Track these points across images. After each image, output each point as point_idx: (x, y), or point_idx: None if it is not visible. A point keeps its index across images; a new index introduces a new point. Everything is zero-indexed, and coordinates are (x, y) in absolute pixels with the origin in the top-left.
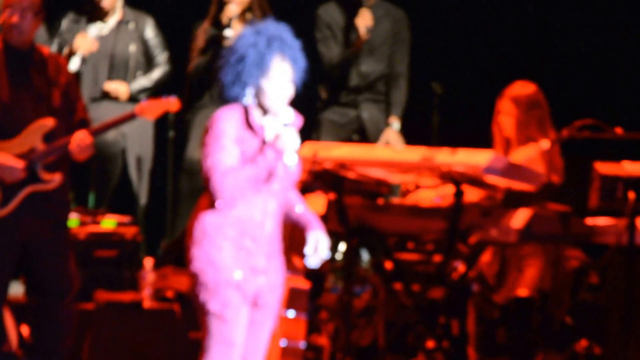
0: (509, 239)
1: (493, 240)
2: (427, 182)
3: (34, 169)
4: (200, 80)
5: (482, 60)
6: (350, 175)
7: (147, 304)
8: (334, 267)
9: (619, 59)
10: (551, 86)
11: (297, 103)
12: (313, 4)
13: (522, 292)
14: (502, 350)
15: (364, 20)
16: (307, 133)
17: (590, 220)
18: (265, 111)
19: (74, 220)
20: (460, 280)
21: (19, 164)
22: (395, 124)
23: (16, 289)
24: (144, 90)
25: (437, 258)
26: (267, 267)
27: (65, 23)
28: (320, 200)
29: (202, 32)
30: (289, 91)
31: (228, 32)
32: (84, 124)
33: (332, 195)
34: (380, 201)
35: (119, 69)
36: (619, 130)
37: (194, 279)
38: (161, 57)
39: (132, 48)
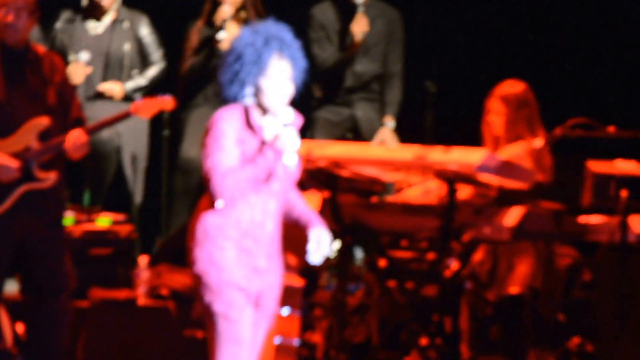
0: (502, 236)
1: (486, 238)
2: (420, 180)
3: (29, 168)
4: (194, 80)
5: (476, 59)
6: (344, 173)
7: (142, 301)
8: (328, 264)
9: (612, 58)
10: (544, 85)
11: (292, 101)
12: (308, 3)
13: (514, 289)
14: (494, 347)
15: (360, 26)
16: (302, 131)
17: (583, 219)
18: (265, 111)
19: (69, 218)
20: (454, 278)
21: (14, 164)
22: (390, 123)
23: (11, 287)
24: (139, 89)
25: (431, 256)
26: (267, 267)
27: (60, 22)
28: (314, 199)
29: (196, 32)
30: (289, 90)
31: (221, 35)
32: (79, 122)
33: (326, 194)
34: (374, 199)
35: (113, 67)
36: (611, 129)
37: (198, 280)
38: (156, 54)
39: (127, 47)
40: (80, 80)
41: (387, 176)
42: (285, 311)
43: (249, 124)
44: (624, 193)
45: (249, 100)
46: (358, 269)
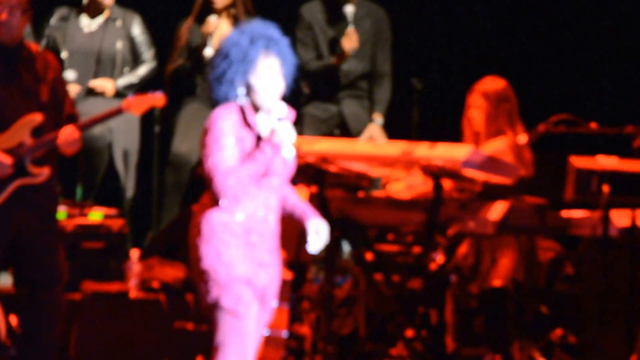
0: (486, 230)
1: (471, 232)
2: (405, 175)
3: (22, 163)
4: (182, 79)
5: (461, 56)
6: (332, 168)
7: (133, 294)
8: (316, 258)
9: (593, 55)
10: (527, 82)
11: (281, 98)
12: (297, 2)
13: (497, 282)
14: (479, 339)
15: (351, 42)
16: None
17: (565, 213)
18: (258, 108)
19: (61, 212)
20: (439, 271)
21: (7, 160)
22: (378, 119)
23: (5, 280)
24: (130, 86)
25: (417, 249)
26: (270, 261)
27: (54, 19)
28: (302, 193)
29: (186, 31)
30: (279, 86)
31: (208, 52)
32: (72, 118)
33: (314, 188)
34: (361, 194)
35: (106, 65)
36: (593, 125)
37: (204, 276)
38: (147, 54)
39: (119, 45)
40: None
41: (373, 171)
42: (274, 303)
43: (245, 122)
44: (605, 188)
45: (241, 99)
46: (345, 263)
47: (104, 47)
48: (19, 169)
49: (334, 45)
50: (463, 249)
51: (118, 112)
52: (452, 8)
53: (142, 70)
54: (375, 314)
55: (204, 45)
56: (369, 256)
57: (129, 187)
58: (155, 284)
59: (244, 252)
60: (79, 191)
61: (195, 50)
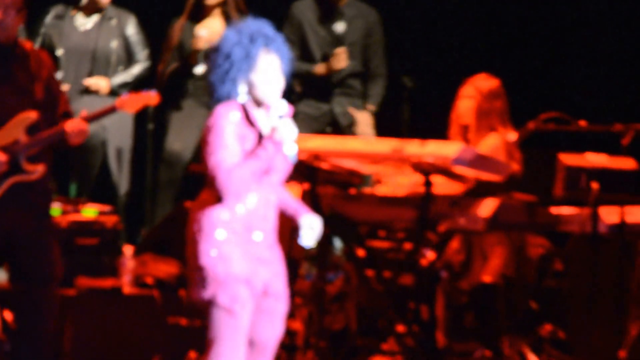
0: (477, 227)
1: (461, 228)
2: (398, 172)
3: (17, 161)
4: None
5: (452, 54)
6: (324, 166)
7: (127, 290)
8: (308, 254)
9: (582, 54)
10: (517, 80)
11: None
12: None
13: (488, 278)
14: (469, 334)
15: (339, 63)
16: None
17: (555, 210)
18: (259, 105)
19: (56, 209)
20: (430, 267)
21: (2, 157)
22: (371, 108)
23: (0, 276)
24: (124, 85)
25: (408, 246)
26: (270, 257)
27: (49, 18)
28: (294, 191)
29: (178, 30)
30: (280, 82)
31: (199, 70)
32: (67, 116)
33: (306, 185)
34: (353, 191)
35: (100, 63)
36: (582, 123)
37: (202, 272)
38: (142, 54)
39: (114, 44)
40: None
41: (365, 168)
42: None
43: (247, 120)
44: (594, 185)
45: (243, 97)
46: (337, 259)
47: (99, 46)
48: (14, 167)
49: (324, 44)
50: (454, 245)
51: (112, 110)
52: (443, 6)
53: (137, 69)
54: (367, 309)
55: (195, 61)
56: (360, 252)
57: (123, 184)
58: (149, 280)
59: (244, 249)
60: (73, 188)
61: (187, 54)
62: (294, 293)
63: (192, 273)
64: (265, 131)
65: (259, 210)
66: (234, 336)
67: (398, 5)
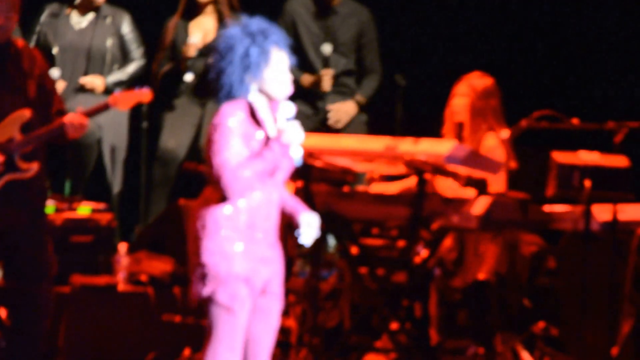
0: (470, 225)
1: (454, 226)
2: (391, 170)
3: (12, 159)
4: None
5: (444, 53)
6: (317, 163)
7: (122, 287)
8: (302, 252)
9: (575, 52)
10: (510, 78)
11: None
12: None
13: (481, 275)
14: (462, 331)
15: (325, 85)
16: None
17: (547, 208)
18: (269, 104)
19: (50, 207)
20: (423, 265)
21: None
22: (359, 98)
23: None
24: (119, 84)
25: (401, 243)
26: (272, 256)
27: (44, 16)
28: (288, 188)
29: (172, 28)
30: (289, 80)
31: (188, 77)
32: (61, 113)
33: (299, 183)
34: (346, 189)
35: (96, 62)
36: (575, 121)
37: (203, 269)
38: (137, 52)
39: (109, 42)
40: None
41: (358, 166)
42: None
43: (252, 118)
44: (587, 183)
45: (253, 94)
46: (330, 256)
47: (94, 45)
48: (8, 165)
49: (317, 42)
50: (447, 243)
51: (105, 107)
52: (435, 5)
53: (131, 67)
54: (360, 307)
55: (185, 68)
56: (354, 250)
57: (117, 182)
58: (143, 277)
59: (246, 248)
60: (67, 186)
61: (179, 58)
62: (287, 291)
63: (193, 270)
64: (270, 130)
65: (262, 209)
66: (231, 334)
67: (391, 3)
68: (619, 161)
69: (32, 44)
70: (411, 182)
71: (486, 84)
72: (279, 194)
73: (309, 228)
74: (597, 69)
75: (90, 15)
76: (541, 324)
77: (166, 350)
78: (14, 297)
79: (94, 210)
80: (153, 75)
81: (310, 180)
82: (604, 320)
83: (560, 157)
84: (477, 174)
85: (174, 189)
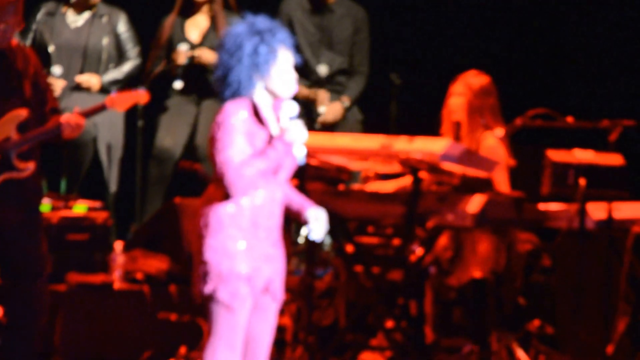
0: (465, 223)
1: (449, 224)
2: (386, 168)
3: (9, 158)
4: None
5: (439, 52)
6: (313, 162)
7: (117, 285)
8: (297, 250)
9: (569, 50)
10: (505, 76)
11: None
12: None
13: (477, 273)
14: (458, 329)
15: (322, 108)
16: None
17: (542, 206)
18: (272, 103)
19: (46, 205)
20: (418, 263)
21: None
22: (345, 102)
23: None
24: (115, 82)
25: (396, 242)
26: (274, 254)
27: (40, 14)
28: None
29: (168, 27)
30: (294, 78)
31: (177, 85)
32: (55, 112)
33: (295, 182)
34: (341, 187)
35: (92, 60)
36: (569, 119)
37: (206, 267)
38: (132, 51)
39: (105, 41)
40: (57, 94)
41: (353, 165)
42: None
43: (256, 117)
44: (582, 181)
45: (259, 92)
46: (326, 254)
47: (90, 43)
48: (5, 164)
49: (313, 41)
50: (442, 241)
51: (102, 108)
52: (430, 3)
53: (127, 66)
54: (356, 305)
55: (174, 75)
56: (349, 248)
57: (113, 180)
58: (139, 276)
59: (249, 246)
60: (63, 184)
61: (169, 73)
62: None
63: (196, 267)
64: (273, 129)
65: (265, 207)
66: (231, 332)
67: (385, 2)
68: (614, 159)
69: (28, 42)
70: (407, 180)
71: (482, 82)
72: (282, 192)
73: (318, 223)
74: (592, 67)
75: (87, 14)
76: (536, 322)
77: (162, 348)
78: (9, 294)
79: (90, 209)
80: (146, 74)
81: (306, 178)
82: (599, 318)
83: (555, 155)
84: (472, 172)
85: (169, 188)
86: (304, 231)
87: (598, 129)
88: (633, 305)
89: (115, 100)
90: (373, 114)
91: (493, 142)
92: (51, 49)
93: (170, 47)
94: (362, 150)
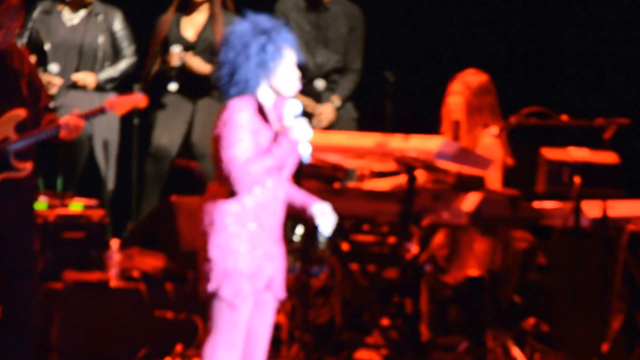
0: (460, 221)
1: (445, 222)
2: (381, 166)
3: (7, 158)
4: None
5: (433, 49)
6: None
7: (114, 283)
8: (292, 248)
9: (564, 48)
10: (500, 74)
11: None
12: None
13: (474, 272)
14: (453, 327)
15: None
16: None
17: (537, 204)
18: (277, 100)
19: (43, 203)
20: (414, 261)
21: None
22: (336, 101)
23: None
24: (111, 80)
25: (392, 240)
26: (276, 252)
27: (36, 13)
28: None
29: (165, 25)
30: (298, 77)
31: (172, 87)
32: (48, 109)
33: (290, 180)
34: (337, 185)
35: (87, 58)
36: (564, 117)
37: (209, 264)
38: (128, 49)
39: (101, 39)
40: (53, 92)
41: (349, 163)
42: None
43: (260, 114)
44: (577, 179)
45: (263, 90)
46: (321, 253)
47: (85, 41)
48: (3, 164)
49: (309, 39)
50: (438, 239)
51: (101, 111)
52: (425, 1)
53: (123, 65)
54: (351, 303)
55: (169, 76)
56: (344, 246)
57: (109, 179)
58: (135, 274)
59: (252, 244)
60: (59, 182)
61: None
62: None
63: (199, 264)
64: (278, 127)
65: (269, 205)
66: (233, 330)
67: (381, 0)
68: (609, 157)
69: (24, 41)
70: (402, 178)
71: (481, 80)
72: (284, 191)
73: (325, 217)
74: (586, 65)
75: (82, 12)
76: (532, 320)
77: (158, 346)
78: (3, 292)
79: (86, 207)
80: (145, 72)
81: (301, 176)
82: (594, 316)
83: (550, 153)
84: (467, 170)
85: (166, 186)
86: (299, 229)
87: (593, 127)
88: (628, 303)
89: (114, 103)
90: (368, 112)
91: (490, 140)
92: (47, 47)
93: (166, 46)
94: (358, 148)
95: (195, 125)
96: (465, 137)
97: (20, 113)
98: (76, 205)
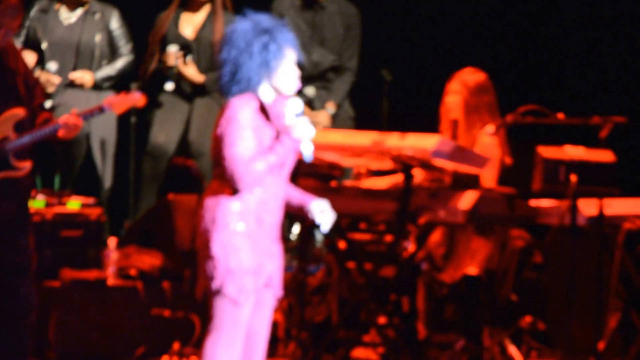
0: (457, 219)
1: (441, 220)
2: (378, 165)
3: (6, 157)
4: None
5: (430, 48)
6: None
7: (111, 281)
8: (289, 246)
9: (561, 47)
10: (496, 73)
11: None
12: None
13: (471, 270)
14: (450, 325)
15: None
16: None
17: (534, 202)
18: (276, 99)
19: (40, 201)
20: (410, 259)
21: None
22: (330, 108)
23: None
24: (108, 79)
25: (388, 238)
26: (275, 250)
27: (33, 11)
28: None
29: (164, 23)
30: (298, 76)
31: (169, 87)
32: (43, 108)
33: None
34: (333, 183)
35: (84, 57)
36: (560, 116)
37: (212, 262)
38: (125, 48)
39: (98, 38)
40: (51, 90)
41: (345, 161)
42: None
43: (262, 113)
44: (573, 177)
45: (264, 89)
46: (318, 251)
47: (83, 40)
48: (2, 163)
49: (305, 38)
50: (435, 237)
51: (100, 110)
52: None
53: (120, 63)
54: (348, 301)
55: (166, 76)
56: (341, 245)
57: (107, 177)
58: (133, 272)
59: (254, 242)
60: (57, 180)
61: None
62: None
63: (201, 262)
64: (279, 125)
65: (269, 204)
66: (234, 327)
67: None
68: (605, 156)
69: (21, 39)
70: (399, 177)
71: (478, 79)
72: (283, 189)
73: (323, 214)
74: (582, 63)
75: (79, 11)
76: (528, 319)
77: (155, 344)
78: None
79: (84, 205)
80: (144, 70)
81: (298, 175)
82: (590, 314)
83: (546, 151)
84: (464, 168)
85: (163, 184)
86: (295, 228)
87: (589, 125)
88: (624, 301)
89: (112, 102)
90: (365, 111)
91: (488, 139)
92: (44, 45)
93: (165, 44)
94: (354, 147)
95: (193, 124)
96: (464, 136)
97: (19, 112)
98: (73, 204)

What you should do = In the data above, find the line that contains "16: (307, 133)" and the line that contains "38: (161, 57)". Repeat exactly those lines and every line between them, and only those.

Solved problem =
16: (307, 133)
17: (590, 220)
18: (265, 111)
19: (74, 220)
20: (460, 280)
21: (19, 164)
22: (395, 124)
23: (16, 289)
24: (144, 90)
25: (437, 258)
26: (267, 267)
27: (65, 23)
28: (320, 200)
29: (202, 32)
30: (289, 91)
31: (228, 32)
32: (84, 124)
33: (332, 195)
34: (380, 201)
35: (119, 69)
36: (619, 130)
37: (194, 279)
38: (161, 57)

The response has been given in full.